■ What is needed
Continue the Modern Witchcraft course welcome, starting right after its final paragraph about the optional IFS practices.

■ Provided passage
Welcome to Modern Witchcraft,

The foundational course of the Witchcraft & Folk Magic Series

The practitioner who has arrived here has chosen, or is in the process of choosing, to take the craft seriously. That choice is itself the beginning of the work. This course is the foundation she will build everything else on.

What this course is

Modern Witchcraft is the foundational course of the Witchcraft & Folk Magic Series. It is the first course meant to be taken, and the one that makes every other course in the series make sense.

The course is free. There is no paywall, no upsell, no premium tier withholding the real teaching. What is here is what is here, in full, available to whoever arrives at the door.

Candle work, plant and herb work, crystal practice, sigil magic, moon ritual, the wheel of the year, shadow work, household and hearth magic, folk protection, deity and ancestor practice — each of these has its own dedicated course in the library, and each of those courses assumes the practitioner has the foundation this course teaches. A student who begins with a specialty before she has the foundation usually stumbles. A student who begins here walks into every other course prepared.

Who this course is for

The true beginner — the practitioner with no prior knowledge of witchcraft, who has arrived at the door without ever stepping through it before.

And the practitioner who has been working loosely for years without ever receiving foundational instruction. Both are common, and the second is more common than the field usually acknowledges. A significant portion of contemporary witches are self-taught from social media fragments — they know how to light a candle, how to set up a simmer pot, how to draw a sigil — but they have never been taught what magic actually is, what the ethical framework looks like, where the tradition comes from, or how a spell is built from the ground up. This course fills that foundation. By the end of it, the practitioner knows what she is doing, why she is doing it, where it comes from, and how to practice sustainably across a lifetime.

A note on tradition

This course is deliberately non-denominational.

Wicca is one path within witchcraft. Traditional witchcraft is another. Folk magic, chaos magic, eclectic solitary practice, kitchen witchery, green witchery, hedge witchery, sea witchery, and specific cultural folk traditions all exist alongside one another, and sometimes inside one another. Modern Witchcraft teaches the broader practice that contains all of these. The paths are named fairly. The practitioner is invited to find her own, without being forced into any single tradition's theology before she has had time to know what fits her.

A note on Internal Family Systems

The course is grounded in witchcraft. It is not founded in Internal Family Systems, and IFS is not what is being taught here.

What IFS does in this course is integration. At the end of each lesson, the practitioner will find a short Internal Family Systems and parts work practice designed to land the lesson's teaching at a deeper register than reading alone reaches. IFS — developed by Richard Schwartz — is a framework for relating to the various parts of the self with curiosity and care rather than conflict. It maps unusually well onto what witchcraft has always asked of the practitioner: knowing herself well enough to work cleanly, recognizing what is hers and what isn't, holding her own internal complexity without flattening it.

The IFS practices at the end of each lesson are optional. The witchcraft teaching stands on its own without them. But the practitioner who works them in finds the lessons settling into her body more thoroughly than she would have settled them otherwise — and across the twelve modules, the parts work accumulates into something that supports the practice for the long haul.

■ Source data
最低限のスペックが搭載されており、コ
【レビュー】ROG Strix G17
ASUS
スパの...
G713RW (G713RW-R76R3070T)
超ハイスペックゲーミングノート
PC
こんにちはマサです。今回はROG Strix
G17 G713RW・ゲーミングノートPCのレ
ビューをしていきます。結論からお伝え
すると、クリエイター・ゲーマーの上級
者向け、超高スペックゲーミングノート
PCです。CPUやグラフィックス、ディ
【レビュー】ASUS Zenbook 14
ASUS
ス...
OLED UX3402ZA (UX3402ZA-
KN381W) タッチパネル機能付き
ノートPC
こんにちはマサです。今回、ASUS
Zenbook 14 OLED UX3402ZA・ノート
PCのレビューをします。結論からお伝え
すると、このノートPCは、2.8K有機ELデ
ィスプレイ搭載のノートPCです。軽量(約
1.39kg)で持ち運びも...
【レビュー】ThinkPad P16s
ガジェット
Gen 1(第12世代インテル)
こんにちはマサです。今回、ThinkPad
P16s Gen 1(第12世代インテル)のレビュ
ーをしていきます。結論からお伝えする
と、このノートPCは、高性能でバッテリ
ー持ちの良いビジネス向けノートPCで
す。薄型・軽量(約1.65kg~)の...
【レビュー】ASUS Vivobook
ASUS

■ Answer section
How to take this course

In order, if possible. Each module builds on what came before. The history module lands more clearly after the orientation; the ritual architecture lands more clearly after the elements; the spell architecture lands more clearly after the working theory of magic. Skipping ahead is not forbidden — the practitioner drawn to a particular module is welcome to read it on its own. But the course is built as an arc, and the arc rewards being walked from beginning to end.

Slowly, if possible. The course as a whole can be read in a weekend if the practitioner moves quickly through it. That is not how the course is meant to be used. Each module contains material to sit with, return to, and work with. A practitioner who reads the course in three days has done the reading. A practitioner who takes a month — or three months, or six — and lets each module land before moving to the next has begun the practice the course is teaching. The pace is hers to set. The depth is what matters.

With a journal. The course's module on the witch's tools will explain why every practicing witch keeps one in some form. The practitioner can begin hers tonight, before she reaches that module — a notebook, a binder, a digital file, whatever fits her life. She uses it to record what she reads, what surprises her, what she begins working, what she notices, and what arrives during the IFS practices at the end of each lesson. By the time she finishes the course, the journal is the beginning of the magical record that will accompany her for the rest of her practice.

What this course opens onto

A foundation strong enough to support a lifelong practice.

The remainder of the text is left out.